En medio de esa lucha desgarradora entre la realidad y su sueño, el estudiante se manifiesta, levanta su grito de protesta y exige respuestas. Es conciente que pronto dejará de ser joven y tendrá que entrar a ese mundo depredador. El joven siempre está apurado, le queda poco tiempo. Pareciera que una combinación de factores sociales y biológicas lo impulsan hacia delante. El presidente chileno mártir, Salvador Allende, en su momento diría que un “estudiante que no es revolucionario tiene que ser enfermo”.

El estudiante panameño es quizás el joven que mejor ha recogido esta tradición de lucha contra la injusticia y la inequidad. Durante todo el siglo XX se destacó por sus luchas sociales y por su inquebrantable compromiso con la soberanía nacional. Fue el joven estudiante a la vanguardia de las jornadas del 9 de enero (1964) que logró romper la dominación norteamericana sobre el Istmo.

En aquellas aguerridas jornadas los dueños del país y medios de comunicación, abusando de su poder, pretendieron desprestigiar a los estudiantes acusándolos de vándalos, turbas y pandilleros. Tanto diarios impresos, radio emisoras y televisoras repetían la letanía tratando de enlodar a los mártires de la patria.

Los medios hicieron lo mismo en las décadas de 1940 y 1950 cuando los estudiantes se sumaban a los trabajadores, mujeres que trabajaban en los talleres y campesinos quienes pedían mejores salarios y condiciones de trabajo. Durante los regímenes militares de las décadas de 1970 y 1980 los estudiantes también eran insultados por los medios. Civiles y militares manipulaban los medios en función de sus intereses.

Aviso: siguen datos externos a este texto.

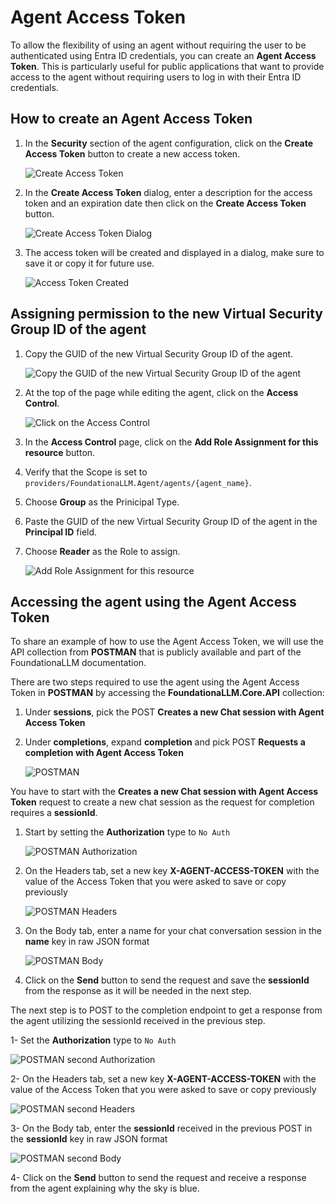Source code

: # Agent Access Token

To allow the flexibility of using an agent without requiring the user to be authenticated using Entra ID credentials, you can create an **Agent Access Token**. This is particularly useful for public applications that want to provide access to the agent without requiring users to log in with their Entra ID credentials.

## How to create an Agent Access Token

1. In the **Security** section of the agent configuration, click on the **Create Access Token** button to create a new access token.
   
   ![Create Access Token](./media/agent_Workflow_6.png)

2. In the **Create Access Token** dialog, enter a description for the access token and an expiration date then click on the **Create Access Token** button.
   
   ![Create Access Token Dialog](./media/agent_Workflow_7.png)

3. The access token will be created and displayed in a dialog, make sure to save it or copy it for future use.
   
   ![Access Token Created](./media/agent_Workflow_8.png)

## Assigning permission to the new Virtual Security Group ID of the agent

1. Copy the GUID of the new Virtual Security Group ID of the agent.

   ![Copy the GUID of the new Virtual Security Group ID of the agent](./media/agent_Workflow_9.png)

2. At the top of the page while editing the agent, click on the **Access Control**.
   
   ![Click on the Access Control](./media/agent_Workflow_10.png)

3. In the **Access Control** page, click on the **Add Role Assignment for this resource** button.
4. Verify that the Scope is set to `providers/FoundationaLLM.Agent/agents/{agent_name}`.
5. Choose **Group** as the Prinicipal Type.
6. Paste the GUID of the new Virtual Security Group ID of the agent in the **Principal ID** field.
7. Choose **Reader** as the Role to assign.

    ![Add Role Assignment for this resource](./media/agent_Workflow_11.png)

## Accessing the agent using the Agent Access Token

To share an example of how to use the Agent Access Token, we will use the API collection from **POSTMAN** that is publicly available and part of the FoundationaLLM documentation.

There are two steps required to use the agent using the Agent Access Token in **POSTMAN** by accessing the **FoundationaLLM.Core.API** collection:
1. Under **sessions**, pick the POST **Creates a new Chat session with Agent Access Token**
2. Under **completions**, expand **completion** and pick POST **Requests a completion with Agent Access Token**

    ![POSTMAN](./media/agent_Workflow_12.png)

You have to start with the **Creates a new Chat session with Agent Access Token** request to create a new chat session as the request for completion requires a **sessionId**. 

1. Start by setting the **Authorization** type to `No Auth`

    ![POSTMAN Authorization](./media/agent_Workflow_13.png)

2. On the Headers tab, set a new key **X-AGENT-ACCESS-TOKEN** with the value of the Access Token that you were asked to save or copy previously

    ![POSTMAN Headers](./media/agent_Workflow_14.png)

3. On the Body tab, enter a name for your chat conversation session in the **name** key in raw JSON format

    ![POSTMAN Body](./media/agent_Workflow_15.png)

4. Click on the **Send** button to send the request and save the **sessionId** from the response as it will be needed in the next step.

The next step is to POST to the completion endpoint to get a response from the agent utilizing the sessionId received in the previous step.

1- Set the **Authorization** type to `No Auth`

![POSTMAN second Authorization](./media/agent_Workflow_16.png)

2- On the Headers tab, set a new key **X-AGENT-ACCESS-TOKEN** with the value of the Access Token that you were asked to save or copy previously

![POSTMAN second Headers](./media/agent_Workflow_17.png)

3- On the Body tab, enter the **sessionId** received in the previous POST in the **sessionId** key in raw JSON format

![POSTMAN second Body](./media/agent_Workflow_18.png)

4- Click on the **Send** button to send the request and receive a response from the agent explaining why the sky is blue.
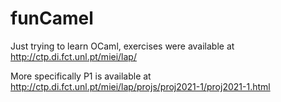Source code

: # funCamel
Just trying to learn OCaml, exercises were available at http://ctp.di.fct.unl.pt/miei/lap/

More specifically P1 is available at http://ctp.di.fct.unl.pt/miei/lap/projs/proj2021-1/proj2021-1.html

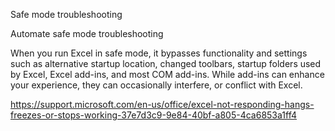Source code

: Safe mode troubleshooting

Automate safe mode troubleshooting

When you run Excel in safe mode, it bypasses functionality and settings such as alternative startup location, changed toolbars, startup folders used by Excel, Excel add-ins, and most COM add-ins. While add-ins can enhance your experience, they can occasionally interfere, or conflict with Excel.

https://support.microsoft.com/en-us/office/excel-not-responding-hangs-freezes-or-stops-working-37e7d3c9-9e84-40bf-a805-4ca6853a1ff4
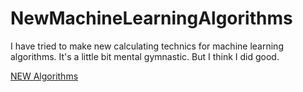 # NewMachineLearningAlgorithms
I have tried to make new calculating technics for machine learning algorithms. It's a little bit mental gymnastic. But I think I did good.  


[NEW Algorithms](<Veri Bilimi/ProjePDF.pdf>)
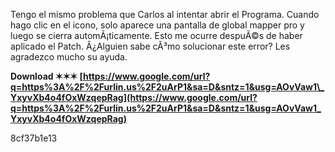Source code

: 
 
Tengo el mismo problema que Carlos al intentar abrir el Programa. Cuando hago clic en el icono, solo aparece una pantalla de global mapper pro y luego se cierra automÃ¡ticamente. Esto me ocurre despuÃ©s de haber aplicado el Patch. Â¿Alguien sabe cÃ³mo solucionar este error? Les agradezco mucho su ayuda.
 
**Download ✶✶✶ [https://www.google.com/url?q=https%3A%2F%2Furlin.us%2F2uArP1&sa=D&sntz=1&usg=AOvVaw1\_YxyvXb4o4fOxWzqepRag](https://www.google.com/url?q=https%3A%2F%2Furlin.us%2F2uArP1&sa=D&sntz=1&usg=AOvVaw1_YxyvXb4o4fOxWzqepRag)**


 8cf37b1e13
 
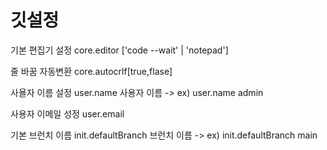<h1>깃설정</h1>
<p>기본 편집기 설정 core.editor ['code --wait' | 'notepad']</p> 
줄 바꿈 자동변환 core.autocrlf[true,flase]  

사욜자 이름 설정 user.name 사용자 이름 -> ex) user.name admin  

사용자 이메일 성정 user.email  

기본 브런치 이름 init.defaultBranch 브런치 이름 -> ex) init.defaultBranch main  
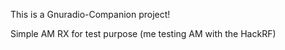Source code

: This is a Gnuradio-Companion project!

Simple AM RX for test purpose (me testing AM with the HackRF)
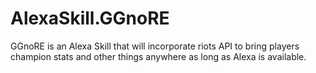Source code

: # AlexaSkill.GGnoRE
GGnoRE is an Alexa Skill that will incorporate riots API to bring players champion stats and other things anywhere as long as Alexa is available.
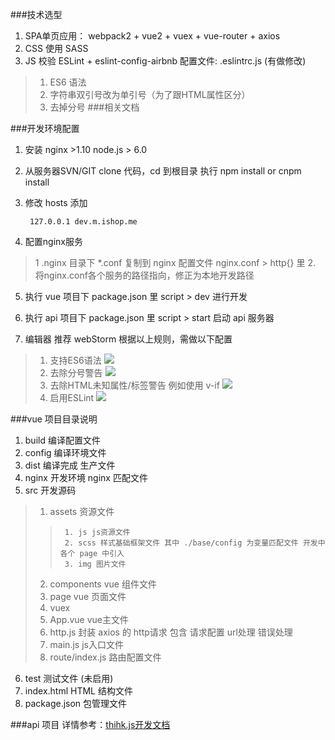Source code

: ###技术选型
1. SPA单页应用： webpack2 + vue2 + vuex + vue-router + axios
2. CSS 使用 SASS
3. JS 校验 ESLint +  eslint-config-airbnb 配置文件: .eslintrc.js (有做修改)
>   1. ES6 语法
>   1. 字符串双引号改为单引号（为了跟HTML属性区分）
>   3. 去掉分号
###相关文档

###开发环境配置
1. 安装 nginx >1.10 node.js > 6.0
2. 从服务器SVN/GIT clone 代码，cd  到根目录 执行 npm install or cnpm install
3. 修改 hosts 添加

        127.0.0.1 dev.m.ishop.me

4. 配置nginx服务
>   1 .nginx 目录下 *.conf 复制到 nginx 配置文件 nginx.conf > http{} 里
>   2. 将nginx.conf各个服务的路径指向，修正为本地开发路径

5. 执行 vue 项目下 package.json 里 script > dev 进行开发
6. 执行 api 项目下 package.json 里 script > start 启动 api 服务器

7. 编辑器 推荐 webStorm  根据以上规则，需做以下配置
>   1. 支持ES6语法 ![](http://wx3.sinaimg.cn/mw690/78a23dedgy1fbuw90yz1rj21cy0n4n0h.jpg)
>   2. 去除分号警告 ![](http://wx1.sinaimg.cn/mw690/78a23dedgy1fbuwqz4fzkj20zm0k2q5u.jpg)
>   3. 去除HTML未知属性/标签警告 例如使用 v-if ![](http://wx4.sinaimg.cn/mw690/78a23dedgy1fbuwum0sb9j21060oqwik.jpg)
>   4. 启用ESLint ![](http://wx1.sinaimg.cn/mw690/78a23dedgy1fbux8hly6vj21dw0o2afg.jpg)

###vue 项目目录说明
1. build 编译配置文件
2. config 编译环境文件
3. dist 编译完成 生产文件
4. nginx 开发环境 nginx 匹配文件
5. src 开发源码
>   1. assets 资源文件
>>      1. js js资源文件
>>      2. scss 样式基础框架文件 其中 ./base/config 为变量匹配文件 开发中 各个 page 中引入
>>      3. img 图片文件
>   2. components vue 组件文件
>   3. page vue 页面文件
>   4. vuex
>   5. App.vue vue主文件
>   6. http.js 封装 axios 的 http请求 包含 请求配置 url处理 错误处理
>   7. main.js js入口文件
>   8. route/index.js 路由配置文件
6. test 测试文件 (未启用)
8. index.html HTML 结构文件
9. package.json 包管理文件

###api 项目
详情参考：[thihk.js开发文档](https://thinkjs.org/zh-cn/doc/2.2/create_project.html)
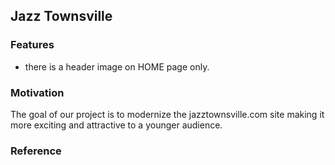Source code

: ## Jazz Townsville



### Features

- there is a header image on HOME page only.



### Motivation

The goal of our project is to modernize the jazztownsville.com site making it more exciting and attractive to a younger audience.



### Reference

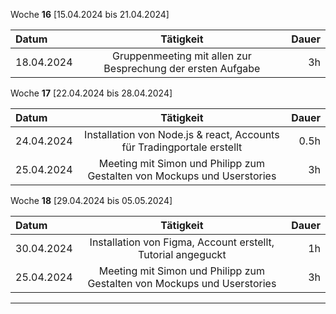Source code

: Woche **16** [15.04.2024 bis 21.04.2024]

| **Datum**  |                              **Tätigkeit**                              | **Dauer** |
|:-----------|:-----------------------------------------------------------------------:| ----: |
| 18.04.2024 |       Gruppenmeeting mit allen zur Besprechung der ersten Aufgabe       | 3h |


Woche **17** [22.04.2024 bis 28.04.2024]

| **Datum**  |                              **Tätigkeit**                              | **Dauer** |
|:-----------|:-----------------------------------------------------------------------:|----------:|
| 24.04.2024 | Installation von Node.js & react, Accounts für Tradingportale erstellt  |      0.5h |
| 25.04.2024 | Meeting mit Simon und Philipp zum Gestalten von Mockups und Userstories |        3h |


Woche **18** [29.04.2024 bis 05.05.2024]

| **Datum**  |                              **Tätigkeit**                              | **Dauer** |
|:-----------|:-----------------------------------------------------------------------:|----------:|
| 30.04.2024 | Installation von Figma, Account erstellt, Tutorial angeguckt  |      1h |
| 25.04.2024 | Meeting mit Simon und Philipp zum Gestalten von Mockups und Userstories |        3h |
---
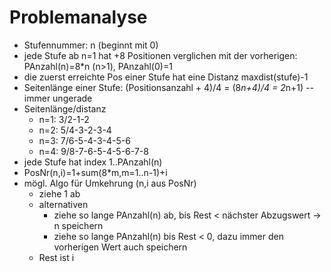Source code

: # Problemanalyse

- Stufennummer: n (beginnt mit 0)
- jede Stufe ab n=1 hat +8 Positionen verglichen mit der vorherigen: PAnzahl(n)=8*n (n>1), PAnzahl(0)=1
- die zuerst erreichte Pos einer Stufe hat eine Distanz maxdist(stufe)-1
- Seitenlänge einer Stufe: (Positionsanzahl + 4)/4 = (8*n+4)/4 = 2*n+1) -- immer ungerade
- Seitenlänge/distanz
  - n=1: 3/2-1-2
  - n=2: 5/4-3-2-3-4
  - n=3: 7/6-5-4-3-4-5-6
  - n=4: 9/8-7-6-5-4-5-6-7-8
- jede Stufe hat index 1..PAnzahl(n)
- PosNr(n,i)=1+sum(8*m,m=1..n-1)+i
- mögl. Algo für Umkehrung (n,i aus PosNr)
  - ziehe 1 ab
  - alternativen
    - ziehe so lange PAnzahl(n) ab, bis Rest &lt; nächster Abzugswert -> n speichern
    - ziehe so lange PAnzahl(n) bis Rest &lt; 0, dazu immer den vorherigen Wert auch speichern
  - Rest ist i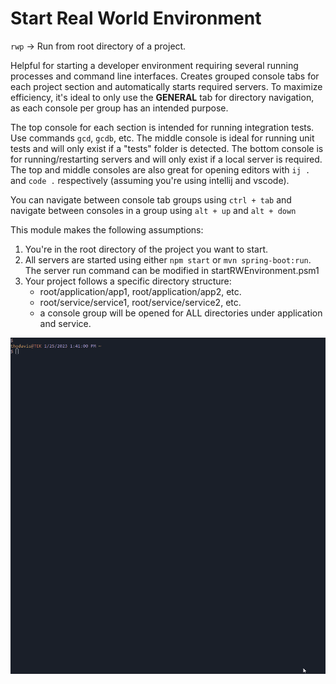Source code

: # Start Real World Environment

`rwp` &rarr; Run from root directory of a project.

Helpful for starting a developer environment requiring several running processes and command line interfaces. Creates grouped console tabs for each project section and automatically starts required servers. To maximize efficiency, it's ideal to only use the **GENERAL** tab for directory navigation, as each console per group has an intended purpose.

The top console for each section is intended for running integration tests. Use commands `gcd`, `gcdb`, etc. The middle console is ideal for running unit tests and will only exist if a "tests" folder is detected. The bottom console is for running/restarting servers and will only exist if a local server is required. The top and middle consoles are also great for opening editors with `ij .` and `code .` respectively (assuming you're using intellij and vscode).

You can navigate between console tab groups using `ctrl + tab` and navigate between consoles in a group using `alt + up` and `alt + down`

This module makes the following assumptions:

1. You're in the root directory of the project you want to start.
2. All servers are started using either `npm start` or `mvn spring-boot:run`. The server run command can be modified in startRWEnvironment.psm1
3. Your project follows a specific directory structure:
   * root/application/app1, root/application/app2, etc.
   * root/service/service1, root/service/service2, etc.
   * a console group will be opened for ALL directories under application and service.

![Start Real World Environment Sample GIF](./rwp_sample.gif)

El nuevo siglo XXI no ha cambiado. Los estudiantes salen a la calle a protestar contra el alto costo de la vida, contra la privatización del agua, de la salud, de la educación, y los medios repiten nuevamente su largo listado de improperios.

Los medios tienen que cambiar de táctica. Hay que buscar las causas de la protesta y hay que descubrir a los manipuladores en los Ministerios que crean “pandillas”, producen “noticias” falsas y tratan de desprestigiar a la juventud panameña.

Los estudiantes no saldrían a la calle si no existiera un pueblo empobrecido y cada vez con más hambre. No protestarían si los gobernantes y sus socios empresarios no se robaran los materiales destinados a la construcción de escuelas o de hospitales. Tampoco habría protestas si los panameños no vivieran en permanente estado de zozobra producto de la violencia generada por las políticas sociales de los gobiernos.

Mientras existan causas que lo ameriten, no habrá maniobra gubernamental o medio de comunicación capaz de detener la protesta estudiantil. ¡Qué vivan los estudiantes!